Many many things

So much has been going on in life, that I have neglected my blog. I'm back today because I originally started this blog to help me deal with my depression and anxiety and both have come back at me full force recently. I had a health issue that probably falls under the TMI category so I wont share it here, but I came off of all of my meds in order to try and figure out what was going on. apparently there was nothing medically wrong with me. It has been probably 6 months since I stopped my meds, but I was doing really well. I had only a few episodes with extreme anxiety, but I handled them ok. but recently my depression is back worse than ever really. I am going to schedule myself an appointment today but it's hard to find one that doesn't interfere with any of kaylas appointments.

My dear daughter injured herself riding her skateboard. She sprained an ankle and broke the other one.
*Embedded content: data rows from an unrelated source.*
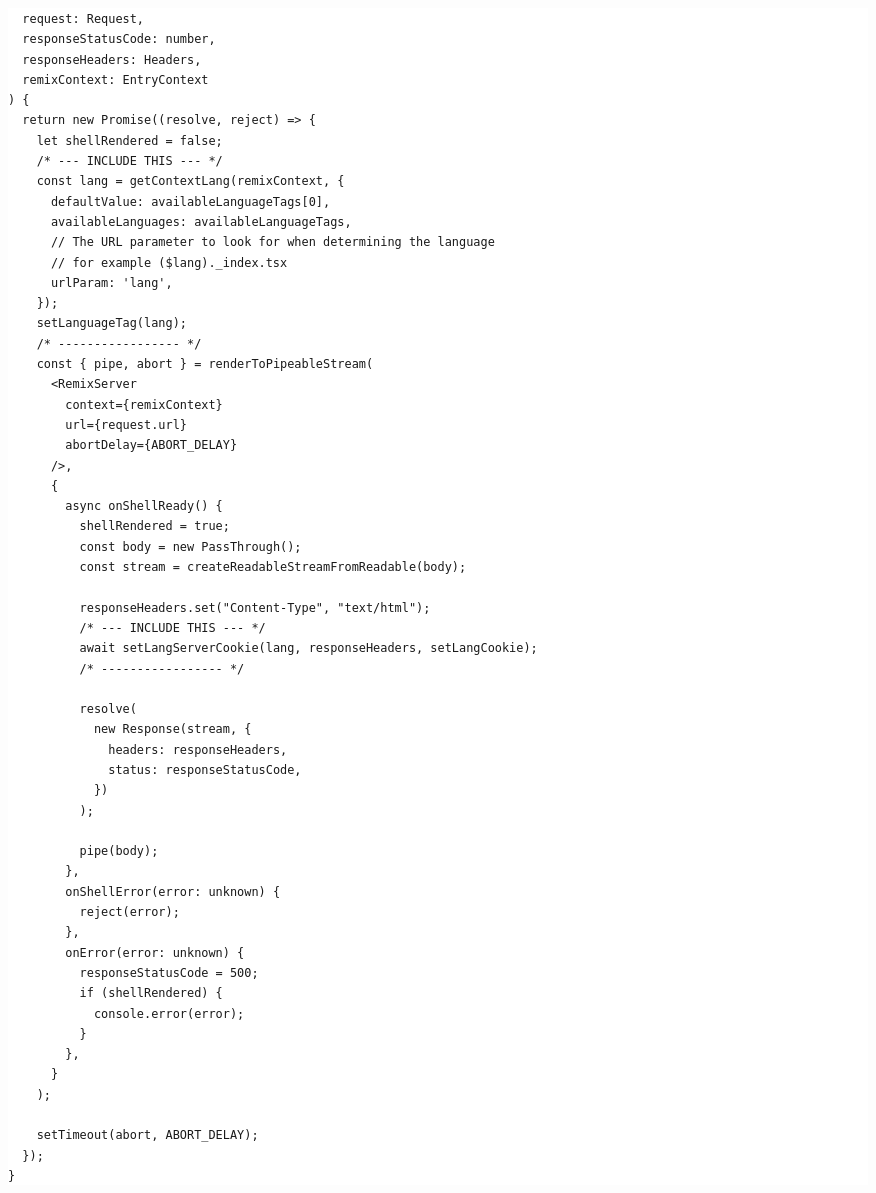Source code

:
 ```tsx
  request: Request,
  responseStatusCode: number,
  responseHeaders: Headers,
  remixContext: EntryContext
) {
  return new Promise((resolve, reject) => {
    let shellRendered = false;
    /* --- INCLUDE THIS --- */
    const lang = getContextLang(remixContext, {
      defaultValue: availableLanguageTags[0],
      availableLanguages: availableLanguageTags,
      // The URL parameter to look for when determining the language
      // for example ($lang)._index.tsx
      urlParam: 'lang',
    });
    setLanguageTag(lang);
    /* ----------------- */
    const { pipe, abort } = renderToPipeableStream(
      <RemixServer
        context={remixContext}
        url={request.url}
        abortDelay={ABORT_DELAY}
      />,
      {
        async onShellReady() {
          shellRendered = true;
          const body = new PassThrough();
          const stream = createReadableStreamFromReadable(body);

          responseHeaders.set("Content-Type", "text/html");
          /* --- INCLUDE THIS --- */
          await setLangServerCookie(lang, responseHeaders, setLangCookie);
          /* ----------------- */

          resolve(
            new Response(stream, {
              headers: responseHeaders,
              status: responseStatusCode,
            })
          );

          pipe(body);
        },
        onShellError(error: unknown) {
          reject(error);
        },
        onError(error: unknown) {
          responseStatusCode = 500;
          if (shellRendered) {
            console.error(error);
          }
        },
      }
    );

    setTimeout(abort, ABORT_DELAY);
  });
}
```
She ended up needing surgery to place a screw in the broken ankle and has many follow up appointments coming up over the next few months. But I vow to fit myself in.

I'm not sure if I have mentioned it here before of not, but I pretty much diagnosed myself with hypergraphia. I get extreme urges to write on things. most of the time I get frustrated and anxious because I have nothing to write. This causes panic attacks, but I bought an appointment book/calendar and I have been writing in it. I write what happened that day, what I spent money on, etc.. It is helping my hypergraphia and my anxiety over money and staying organized.
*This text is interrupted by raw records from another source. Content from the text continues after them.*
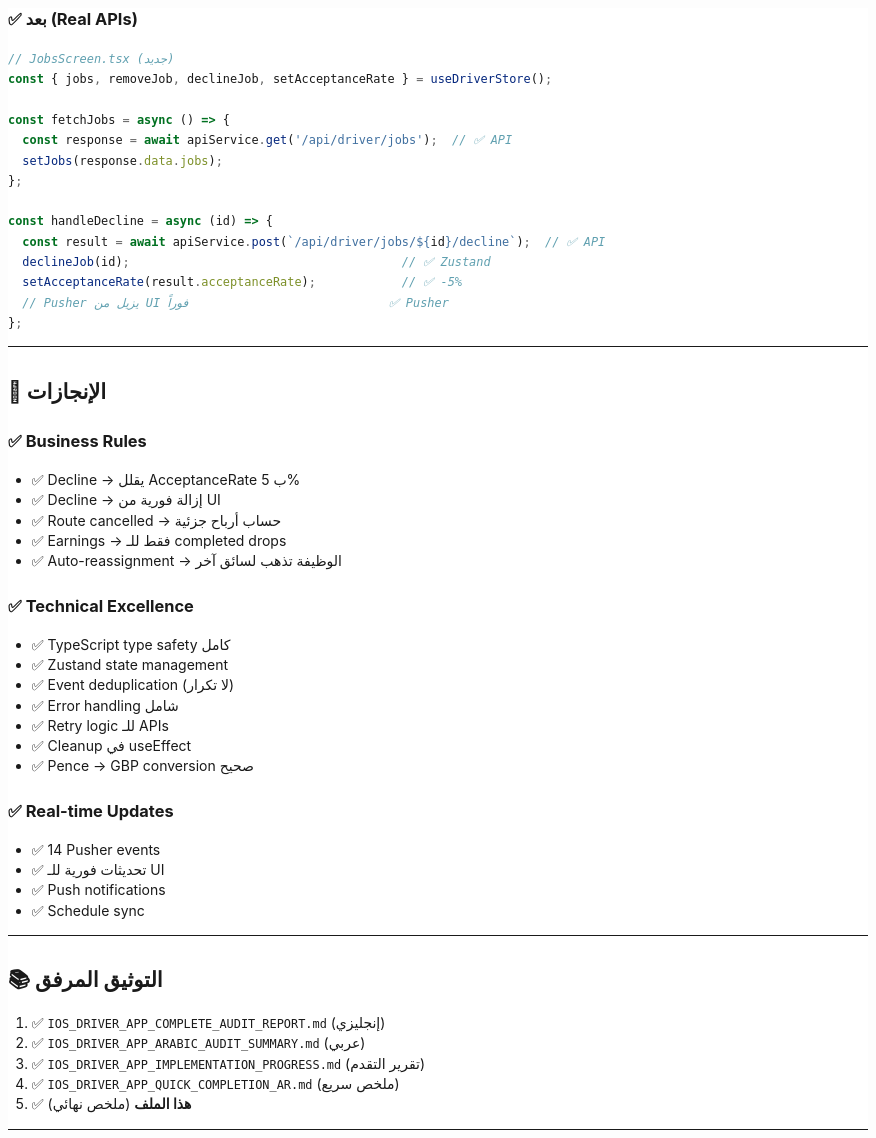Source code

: ### ✅ بعد (Real APIs)
```typescript
// JobsScreen.tsx (جديد)
const { jobs, removeJob, declineJob, setAcceptanceRate } = useDriverStore();

const fetchJobs = async () => {
  const response = await apiService.get('/api/driver/jobs');  // ✅ API
  setJobs(response.data.jobs);
};

const handleDecline = async (id) => {
  const result = await apiService.post(`/api/driver/jobs/${id}/decline`);  // ✅ API
  declineJob(id);                                      // ✅ Zustand
  setAcceptanceRate(result.acceptanceRate);            // ✅ -5%
  // Pusher يزيل من UI فوراً                            ✅ Pusher
};
```

---

## 🎉 الإنجازات

### ✅ Business Rules
- ✅ Decline → يقلل AcceptanceRate ب 5%
- ✅ Decline → إزالة فورية من UI
- ✅ Route cancelled → حساب أرباح جزئية
- ✅ Earnings → فقط للـ completed drops
- ✅ Auto-reassignment → الوظيفة تذهب لسائق آخر

### ✅ Technical Excellence
- ✅ TypeScript type safety كامل
- ✅ Zustand state management
- ✅ Event deduplication (لا تكرار)
- ✅ Error handling شامل
- ✅ Retry logic للـ APIs
- ✅ Cleanup في useEffect
- ✅ Pence → GBP conversion صحيح

### ✅ Real-time Updates
- ✅ 14 Pusher events
- ✅ تحديثات فورية للـ UI
- ✅ Push notifications
- ✅ Schedule sync

---

## 📚 التوثيق المرفق

1. ✅ `IOS_DRIVER_APP_COMPLETE_AUDIT_REPORT.md` (إنجليزي)
2. ✅ `IOS_DRIVER_APP_ARABIC_AUDIT_SUMMARY.md` (عربي)
3. ✅ `IOS_DRIVER_APP_IMPLEMENTATION_PROGRESS.md` (تقرير التقدم)
4. ✅ `IOS_DRIVER_APP_QUICK_COMPLETION_AR.md` (ملخص سريع)
5. ✅ **هذا الملف** (ملخص نهائي)

---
This Monday started my weight loss plan. I have decided to only make weekly goals so that I feel like they are achievable and I don't get discouraged and just quit because I am not going to reach a long term goal. This week I have a goal of losing 2 lbs. Today is Wednesday and I have lost 1.6 lbs. I am going back to a short floor exercise routine because I know I can do it at least 4 times a week without quitting. I plan to add a more structured eating plan and more cardio as time goes on. As anyone with depression knows, it's hard to even get up an moving sometimes. So My plan might not put me on the fast track to a healthy weight, but I am doing what I know I can handle right now.

On a positive note, my step-son is coming back from Afghanistan this month. Next week as far as I know. I have missed him like crazy. That little punk has been a huge part of my daily life for almost 10 years and I miss his comic relief. I can't wait to see him and spend some time laughing at the stories of his shenanigans.

I'm going to try to blog more, and I am also going to work on a few other projects, but we will get to all of that later. For now, Thank you for reading and I hope to be back really soon.